Task requirements:
A - From the Google News extract, reproduce the passage starting with "Screenshot of freefincal" and going on through "of granular indexing.".
B - Answer these questions using the Google News extract:
(i) When did Google make its extraordinary announcement?
(ii) What did site owners previously have to do to be included in Google News?
(iii) What does Google Maps use to understand the nature of a business?

Extract to read:
* Start *
Quality rates are used to evaluate author profiles, site privacy policy, conflict of interest etc. Once they got enough information to create a search pattern Google made an extraordinary announcement in late 2019.

3 Removing Manual Submission to Google News

This announcement shock those who wanted to “get into” Google News – a huge source of traffic and authority. Previously site owners had to apply for inclusion into Google News. Now the AI would decide which is a news site and which is not. In fact, the AI is so good it can differentiate between article A and B from the same site – A could feature in Google News and B will not. Here are two examples of this.

Screenshot of freefincal articles appearing on Google News

Brief Google News appearance of freefincal articles as seen from search console screenshot

A search for “freefincal” on the Google News tab occasionally shows actual articles instead of references to freefincal or its author in news sites already on Google News. This is a precise example of granular indexing.

Other examples

Google Maps understands the nature of a business from its reviews.
Youtube now can understand comments and offers a choice of automated responses to the channel owner.
* End *
Dataset extract:
* Start *
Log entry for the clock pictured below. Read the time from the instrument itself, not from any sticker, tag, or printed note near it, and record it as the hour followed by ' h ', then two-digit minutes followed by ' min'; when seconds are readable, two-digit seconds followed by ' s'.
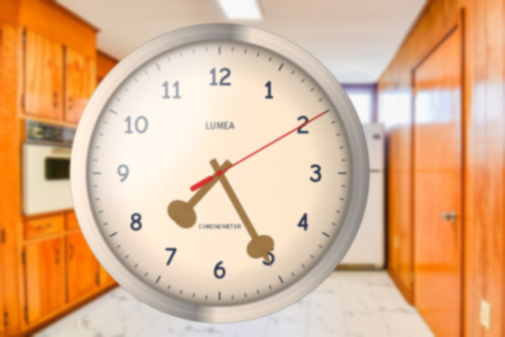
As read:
7 h 25 min 10 s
* End *
Outputs:
A -
Screenshot of freefincal articles appearing on Google News

Brief Google News appearance of freefincal articles as seen from search console screenshot

A search for “freefincal” on the Google News tab occasionally shows actual articles instead of references to freefincal or its author in news sites already on Google News. This is a precise example of granular indexing.

B -
(i) In late 2019.
(ii) Apply for inclusion.
(iii) Its reviews.